Start typing to search
Share Post:

Favorite Airport Tricks

I understand why some people don’t like airports. Really, I do.

But speaking for myself, I love them. I spend extra time in airports, not because I’m worried about missing my flight (that happens once in a while) but because planes and airport terminals are my happy place.

I often think of a story about a Dutch guy named Jan Mul, who spent every Wednesday flying from Amsterdam to any number of European airports. He’d then spend a couple of hours in the terminal, turn around, and fly back.

No doubt some people would find that silly, just like some people don’t like airports or flying. But I get it.

An interesting fact I try to remember is that most people fly very little. On American Airlines, for example, something like 80% of passengers fly only once a year. Do you find that fact surprising? I do, but maybe it makes sense when you see all the in-flight meltdown videos these days. So I try not to judge all the people carrying around pillows and checking baggage.

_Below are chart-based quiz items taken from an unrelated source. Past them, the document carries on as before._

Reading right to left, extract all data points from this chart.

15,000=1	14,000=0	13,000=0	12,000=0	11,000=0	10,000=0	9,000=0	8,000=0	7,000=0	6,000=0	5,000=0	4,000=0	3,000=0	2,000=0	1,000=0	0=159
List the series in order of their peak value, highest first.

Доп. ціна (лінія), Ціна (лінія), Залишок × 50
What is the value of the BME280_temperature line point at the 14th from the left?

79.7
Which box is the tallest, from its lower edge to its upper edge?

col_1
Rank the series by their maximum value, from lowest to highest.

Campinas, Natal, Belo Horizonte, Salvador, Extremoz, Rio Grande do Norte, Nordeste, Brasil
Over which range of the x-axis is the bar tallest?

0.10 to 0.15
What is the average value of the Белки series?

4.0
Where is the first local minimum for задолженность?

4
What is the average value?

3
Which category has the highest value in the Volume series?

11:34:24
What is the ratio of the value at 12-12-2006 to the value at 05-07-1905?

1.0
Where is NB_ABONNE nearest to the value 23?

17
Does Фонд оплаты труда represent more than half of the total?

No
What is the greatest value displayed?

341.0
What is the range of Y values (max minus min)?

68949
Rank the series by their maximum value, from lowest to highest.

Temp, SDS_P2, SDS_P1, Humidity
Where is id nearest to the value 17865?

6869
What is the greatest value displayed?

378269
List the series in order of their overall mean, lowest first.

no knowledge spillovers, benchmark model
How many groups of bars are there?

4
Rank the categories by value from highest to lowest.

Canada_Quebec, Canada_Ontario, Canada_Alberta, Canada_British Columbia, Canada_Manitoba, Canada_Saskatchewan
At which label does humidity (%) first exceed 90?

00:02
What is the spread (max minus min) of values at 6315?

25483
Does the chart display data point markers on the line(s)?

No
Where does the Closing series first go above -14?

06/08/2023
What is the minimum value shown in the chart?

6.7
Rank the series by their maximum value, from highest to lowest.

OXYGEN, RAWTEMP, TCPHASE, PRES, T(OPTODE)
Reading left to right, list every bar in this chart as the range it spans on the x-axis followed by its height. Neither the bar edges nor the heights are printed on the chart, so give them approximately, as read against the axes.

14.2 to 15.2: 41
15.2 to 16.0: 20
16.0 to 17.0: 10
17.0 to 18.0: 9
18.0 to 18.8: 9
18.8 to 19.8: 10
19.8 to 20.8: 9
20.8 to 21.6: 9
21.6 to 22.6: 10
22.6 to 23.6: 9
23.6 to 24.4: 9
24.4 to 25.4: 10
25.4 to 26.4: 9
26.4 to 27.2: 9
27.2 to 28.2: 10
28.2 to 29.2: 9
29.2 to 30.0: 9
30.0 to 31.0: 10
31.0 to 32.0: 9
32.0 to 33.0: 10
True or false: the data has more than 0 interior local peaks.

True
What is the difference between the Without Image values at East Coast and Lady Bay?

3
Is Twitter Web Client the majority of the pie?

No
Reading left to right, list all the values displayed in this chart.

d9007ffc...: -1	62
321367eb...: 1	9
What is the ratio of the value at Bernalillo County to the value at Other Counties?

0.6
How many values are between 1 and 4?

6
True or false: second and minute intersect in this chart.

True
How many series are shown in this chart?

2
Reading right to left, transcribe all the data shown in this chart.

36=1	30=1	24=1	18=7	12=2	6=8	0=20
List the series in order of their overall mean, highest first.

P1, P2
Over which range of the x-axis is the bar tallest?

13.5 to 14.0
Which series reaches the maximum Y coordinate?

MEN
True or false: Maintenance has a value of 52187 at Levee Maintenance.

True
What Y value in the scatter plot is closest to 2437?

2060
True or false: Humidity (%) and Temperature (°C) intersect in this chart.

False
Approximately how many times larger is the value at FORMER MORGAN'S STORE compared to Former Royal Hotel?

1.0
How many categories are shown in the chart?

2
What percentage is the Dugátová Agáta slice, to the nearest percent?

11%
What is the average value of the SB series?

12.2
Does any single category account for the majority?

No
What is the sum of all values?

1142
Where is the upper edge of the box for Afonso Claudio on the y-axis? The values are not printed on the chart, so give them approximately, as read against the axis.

Here are a few of my favorite airport tips and tricks. I tried to focus on advice that’s different from what you hear everywhere else:

  • Some airports are a series of “mini-airport” terminals that aren’t connected airside. When you fly through JFK or LAX, say, your experience is often limited to (and determined by) the airline you’re flying. Another terminal might be much more peaceful or have better amenities, but you’d never know if you stick to just one. In most domestic airports, you can go through security at a different terminal than the one your flight leaves from. So if you have extra time, go somewhere else to explore! You’ll just need to clear security again in your “real” terminal when it’s time to actually fly.
  • As I wrote about in the Ultimate Travel Superpower, the best travel hack is to be able to go anywhere, anytime. Admittedly, this is getting a little harder (or at least more expensive) these days. Most airlines are moving to a system where award ticket prices are tied directly to cash sale prices, and with flights being so full, there are fewer deals to be found. Last weekend I spent more than two hours booking a flight to Croatia for next month, a task that would have taken me 15 minutes a couple years ago. But of course, I was still able to book a good flight.
  • If you need help from an airline and hold times are long, try pestering them on social media. Most airlines have Twitter support teams, though some are better than others. One note: they usually want to “take it to DM” to address the issue, which can produce mixed results. Sometimes this is helpful! Other times they just want to stop you from complaining publicly without actually solving your problem.
  • Uber and Lyft (and taxis, if anyone still uses those) often charge more for airport pickups, but hotel shuttles are free. When prices are insane, hop on a shuttle to a nearby hotel, then have the rideshare driver pick you up there. Related: many airport hotels are situated close to each other. When waiting for your hotel’s shuttle (which always seems to be the last to arrive, no matter where you’re staying) check the map to see if another one is close by. Then, get on whichever shuttle comes first. Always tip the shuttle driver, of course.
  • I have a 1,500+ day exercise streak that mostly consists of running every day, but some days I also need to do a good bit of walking or other workouts to hit the goal. If it’s a long travel day that involves changing continents, I might need to do a lot of walking in the terminal. Some airports are great for this. London’s Heathrow Terminal 5, for example—there’s a huge underground passage where you can walk for close to a mile in one direction. I like to think of it as a secret passage, because even though it’s clearly signed, almost no one uses it. I leave my bags in the lounge (unattended! living on the edge) and go walk for an hour or so. Hong Kong (HKG) is also great for this.
  • Speaking of lounges, these days I tend to avoid them as much as I use them. That is, I’ll usually go in for a while, see what’s available, eat something if there are any reasonable options, but then I end up spending more time in the terminal itself. This is different for the really nice international lounges, but for most domestic ones, the juice is not worth the squeeze. Everyone has Priority Pass now, and even the “nice” Centurion Lounges by AmEx can get super crowded these days.
  • So what’s better? First, keep lounge expectations reasonable. Second, find a quiet place somewhere in the terminal—and more often than not, this is easily possible, even in the busiest of airports. Since I’m often walking a lot anyway, I head down the corridors to the farthest possible gates, often where fewer flights are scheduled from.
  • Sometimes there’s a truly secret spot somewhere: a room that no one goes in because they think it’s not open, a shoeshine station that’s unoccupied for the day, a zone for pets that contains no pets or pet owners, or something else. (An idea I just thought of: Even airport Chick-fil-As are closed on Sundays. Hmmm.)

The point is that you can usually find a space to find your vibe. If you hate flying, treat it as a game the next time you travel and see what you can do to make it fun.

That’s what I try to do. I’m writing you these notes from the airport—of course.